Reproduce these lines word for word, starting with the line that contains "collection date as typed: 01 Nov 2004" and going on through the line that contains "state / province: Pinar del Rio".

Extracted records

(begin)

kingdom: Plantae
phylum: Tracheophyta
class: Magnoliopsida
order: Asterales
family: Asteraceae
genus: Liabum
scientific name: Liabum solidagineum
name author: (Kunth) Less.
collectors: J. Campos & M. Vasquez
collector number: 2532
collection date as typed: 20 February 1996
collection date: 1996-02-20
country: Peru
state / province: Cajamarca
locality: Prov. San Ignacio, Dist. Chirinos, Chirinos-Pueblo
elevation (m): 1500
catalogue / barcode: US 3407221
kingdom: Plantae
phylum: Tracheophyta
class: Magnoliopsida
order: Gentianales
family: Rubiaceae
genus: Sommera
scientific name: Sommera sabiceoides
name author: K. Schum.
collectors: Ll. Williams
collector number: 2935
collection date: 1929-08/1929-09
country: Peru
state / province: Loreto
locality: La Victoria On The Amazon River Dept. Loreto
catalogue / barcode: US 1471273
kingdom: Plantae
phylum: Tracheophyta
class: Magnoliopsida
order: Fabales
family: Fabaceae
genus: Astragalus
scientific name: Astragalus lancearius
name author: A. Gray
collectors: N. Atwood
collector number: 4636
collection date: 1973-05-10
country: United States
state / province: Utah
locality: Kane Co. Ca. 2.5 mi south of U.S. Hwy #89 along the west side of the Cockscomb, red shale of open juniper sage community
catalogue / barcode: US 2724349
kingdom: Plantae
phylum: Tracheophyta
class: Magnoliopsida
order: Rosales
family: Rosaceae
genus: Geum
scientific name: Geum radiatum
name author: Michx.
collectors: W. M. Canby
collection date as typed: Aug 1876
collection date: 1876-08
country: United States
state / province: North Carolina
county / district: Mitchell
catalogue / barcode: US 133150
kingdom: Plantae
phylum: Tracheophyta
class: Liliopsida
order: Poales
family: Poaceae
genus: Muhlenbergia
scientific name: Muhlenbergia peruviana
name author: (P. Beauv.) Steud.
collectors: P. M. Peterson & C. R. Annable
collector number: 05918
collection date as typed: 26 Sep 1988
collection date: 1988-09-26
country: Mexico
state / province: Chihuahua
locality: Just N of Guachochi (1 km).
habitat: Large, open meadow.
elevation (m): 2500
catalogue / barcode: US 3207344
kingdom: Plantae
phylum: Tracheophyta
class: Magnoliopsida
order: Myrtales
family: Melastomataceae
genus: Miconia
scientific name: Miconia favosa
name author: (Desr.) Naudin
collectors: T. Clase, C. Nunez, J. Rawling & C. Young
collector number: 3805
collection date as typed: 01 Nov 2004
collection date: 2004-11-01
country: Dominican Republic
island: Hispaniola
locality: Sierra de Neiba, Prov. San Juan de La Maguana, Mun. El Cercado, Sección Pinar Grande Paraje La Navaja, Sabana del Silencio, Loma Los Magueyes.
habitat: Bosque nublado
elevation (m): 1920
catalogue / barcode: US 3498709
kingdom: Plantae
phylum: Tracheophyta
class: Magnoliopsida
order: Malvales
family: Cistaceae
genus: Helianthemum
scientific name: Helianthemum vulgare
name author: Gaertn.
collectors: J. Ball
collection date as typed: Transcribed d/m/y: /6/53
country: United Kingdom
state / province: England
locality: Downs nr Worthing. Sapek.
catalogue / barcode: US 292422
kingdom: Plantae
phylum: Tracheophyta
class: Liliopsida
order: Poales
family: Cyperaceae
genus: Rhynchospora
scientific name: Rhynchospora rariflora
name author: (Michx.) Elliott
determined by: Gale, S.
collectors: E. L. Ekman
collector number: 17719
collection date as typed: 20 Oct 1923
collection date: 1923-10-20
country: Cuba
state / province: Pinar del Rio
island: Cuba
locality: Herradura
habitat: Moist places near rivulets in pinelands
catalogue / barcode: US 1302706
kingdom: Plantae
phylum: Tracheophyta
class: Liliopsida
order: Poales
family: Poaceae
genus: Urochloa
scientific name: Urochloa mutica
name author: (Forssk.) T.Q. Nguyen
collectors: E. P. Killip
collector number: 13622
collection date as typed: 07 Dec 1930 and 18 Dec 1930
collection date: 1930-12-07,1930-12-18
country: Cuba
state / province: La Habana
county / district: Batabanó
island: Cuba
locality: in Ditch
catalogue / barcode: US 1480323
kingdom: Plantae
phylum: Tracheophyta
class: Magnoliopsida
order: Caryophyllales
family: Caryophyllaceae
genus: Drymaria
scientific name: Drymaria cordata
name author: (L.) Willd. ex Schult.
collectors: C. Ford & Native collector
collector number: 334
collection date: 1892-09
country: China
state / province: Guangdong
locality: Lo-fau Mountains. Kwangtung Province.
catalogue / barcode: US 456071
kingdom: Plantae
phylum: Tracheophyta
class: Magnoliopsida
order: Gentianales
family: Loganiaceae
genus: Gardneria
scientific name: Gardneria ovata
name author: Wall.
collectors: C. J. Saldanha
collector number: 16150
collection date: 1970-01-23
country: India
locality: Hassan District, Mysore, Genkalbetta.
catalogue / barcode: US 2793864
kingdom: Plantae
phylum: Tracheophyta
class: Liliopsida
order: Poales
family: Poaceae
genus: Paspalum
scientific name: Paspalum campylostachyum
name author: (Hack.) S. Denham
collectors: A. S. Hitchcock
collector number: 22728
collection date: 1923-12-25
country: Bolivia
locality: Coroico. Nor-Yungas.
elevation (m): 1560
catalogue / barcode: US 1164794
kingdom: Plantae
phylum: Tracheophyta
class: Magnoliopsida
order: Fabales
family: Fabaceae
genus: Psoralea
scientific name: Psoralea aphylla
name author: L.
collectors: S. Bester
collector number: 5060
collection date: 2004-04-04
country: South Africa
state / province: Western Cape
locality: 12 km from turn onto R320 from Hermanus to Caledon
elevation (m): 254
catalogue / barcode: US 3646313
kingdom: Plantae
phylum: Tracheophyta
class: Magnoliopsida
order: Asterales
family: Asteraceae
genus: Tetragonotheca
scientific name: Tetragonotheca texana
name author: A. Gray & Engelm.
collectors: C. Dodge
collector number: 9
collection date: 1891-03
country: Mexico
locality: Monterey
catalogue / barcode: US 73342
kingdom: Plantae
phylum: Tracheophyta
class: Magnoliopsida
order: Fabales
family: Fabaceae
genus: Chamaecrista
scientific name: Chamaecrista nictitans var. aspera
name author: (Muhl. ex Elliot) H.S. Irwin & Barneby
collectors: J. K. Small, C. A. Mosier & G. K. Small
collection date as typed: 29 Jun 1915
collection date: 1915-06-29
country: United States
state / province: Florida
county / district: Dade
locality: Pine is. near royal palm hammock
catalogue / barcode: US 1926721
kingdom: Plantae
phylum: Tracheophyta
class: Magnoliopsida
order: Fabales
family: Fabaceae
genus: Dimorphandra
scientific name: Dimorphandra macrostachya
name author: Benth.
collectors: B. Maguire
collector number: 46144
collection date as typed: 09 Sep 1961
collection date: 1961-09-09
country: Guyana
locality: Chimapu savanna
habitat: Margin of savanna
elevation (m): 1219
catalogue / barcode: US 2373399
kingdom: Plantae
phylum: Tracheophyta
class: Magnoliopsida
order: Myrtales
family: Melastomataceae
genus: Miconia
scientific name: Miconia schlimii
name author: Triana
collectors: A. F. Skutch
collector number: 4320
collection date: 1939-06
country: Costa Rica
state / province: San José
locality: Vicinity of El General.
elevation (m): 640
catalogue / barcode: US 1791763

(end)

◆ Exercise response
collection date as typed: 01 Nov 2004
collection date: 2004-11-01
country: Dominican Republic
island: Hispaniola
locality: Sierra de Neiba, Prov. San Juan de La Maguana, Mun. El Cercado, Sección Pinar Grande Paraje La Navaja, Sabana del Silencio, Loma Los Magueyes.
habitat: Bosque nublado
elevation (m): 1920
catalogue / barcode: US 3498709
kingdom: Plantae
phylum: Tracheophyta
class: Magnoliopsida
order: Malvales
family: Cistaceae
genus: Helianthemum
scientific name: Helianthemum vulgare
name author: Gaertn.
collectors: J. Ball
collection date as typed: Transcribed d/m/y: /6/53
country: United Kingdom
state / province: England
locality: Downs nr Worthing. Sapek.
catalogue / barcode: US 292422
kingdom: Plantae
phylum: Tracheophyta
class: Liliopsida
order: Poales
family: Cyperaceae
genus: Rhynchospora
scientific name: Rhynchospora rariflora
name author: (Michx.) Elliott
determined by: Gale, S.
collectors: E. L. Ekman
collector number: 17719
collection date as typed: 20 Oct 1923
collection date: 1923-10-20
country: Cuba
state / province: Pinar del Rio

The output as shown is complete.